Greek American History

Greek-owned businesses were already established by 1900 in Salt Lake City, the hub of mining and railroad activities. By 1904, Salt Lake City's Greek Town had become the economic, social, and residential center for thousands of Greeks.

1905, Holy Trinity Church, Salt Lake City The official life of the Greek Orthodox community of Utah began on October 29, 1905, with an elaborate religious ceremony and the dedication of the church of Holy Trinity, considered to be the mother church for other communities in the Intermountain West.

The growing community eventually necessitated the building of a larger facility. Consecrated on August 2, 1925, the new Church of Holy Trinity was unique in that it provided Salt Lake City and the Intermountain West with a distinctive example of Byzantine architecture.

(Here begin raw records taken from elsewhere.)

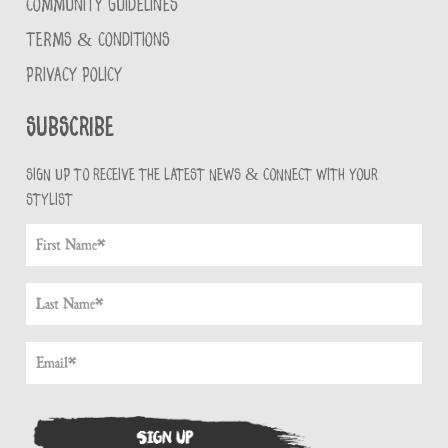
COMMUNITY GUIDELINES
TERMS & CONDITIONS
PRIVACY POLICY
Subscribe
Sign up to receive the latest news & connect with your
stylist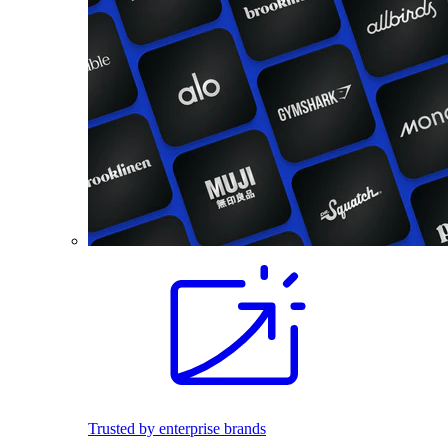
Trusted by enterprise brands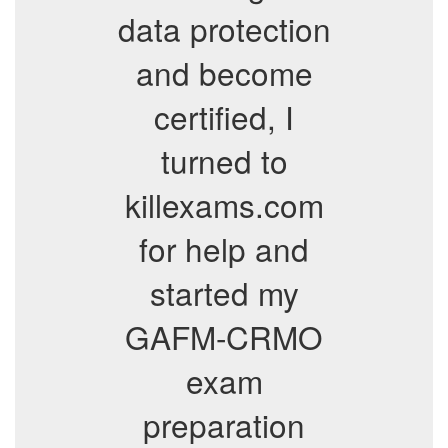
data protection
and become
certified, I
turned to
killexams.com
for help and
started my
GAFM-CRMO
exam
preparation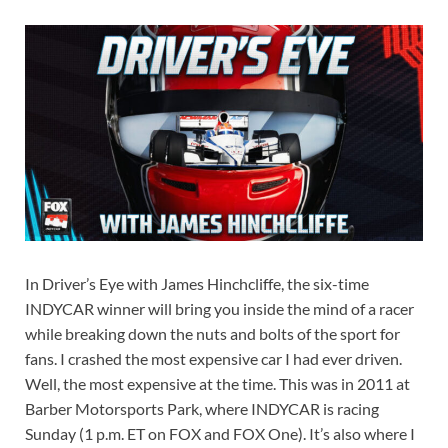
In Driver’s Eye with James Hinchcliffe, the six-time
INDYCAR winner will bring you inside the mind of a racer
while breaking down the nuts and bolts of the sport for
fans. I crashed the most expensive car I had ever driven.
Well, the most expensive at the time. This was in 2011 at
Barber Motorsports Park, where INDYCAR is racing
Sunday (1 p.m. ET on FOX and FOX One). It’s also where I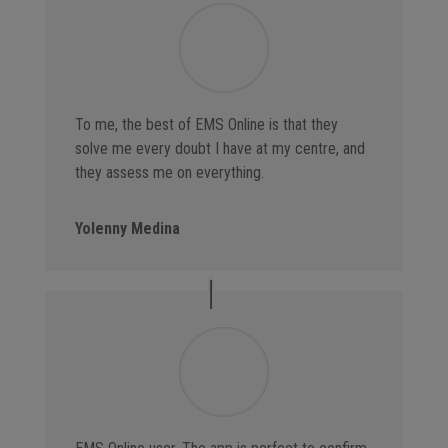
To me, the best of EMS Online is that they
solve me every doubt I have at my centre, and
they assess me on everything.
Yolenny Medina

The Hellenic Community of Salt Lake City has had a Greek Language School since 1915, a Sunday School program since the 1920s, an athletic program since 1939, a Modern Greek Language Program at the University of Utah since 1949, and organized youth groups since 1946. The Hellenic Improvement Association (HIA) became the catalyst for organizing other HIA groups in Idaho, Colorado, Utah, and California. As result, a National Youth Conference was held in 1951, culminating in the formation of the GOYA. The Mothers Club, formed in 1935 for the purpose of serving the community's needy and elderly, became the Philoptochos Society in 1962.

By the early 1960s, the community had experienced incredible growth with nearly 1,000 children attending Sunday School, requiring two Divine Liturgies and two Sunday School sessions. The necessity for larger classrooms and the change of demographics resulted in the building of a second church. The first Divine Liturgy was held on December 21, 1969, in the newly erected church, Prophet Elias.

Today, the Hellenic Community is one of the largest single Greek Orthodox parishes west of Chicago. The only parish with two churches under one Parish Council, with rotating priests and a unified parish program, this is a united community. Both churches now serve as the religious home to thousands of Utah's Greek Americans, who, like their forefathers, continue to work to preserve their heritage and faith.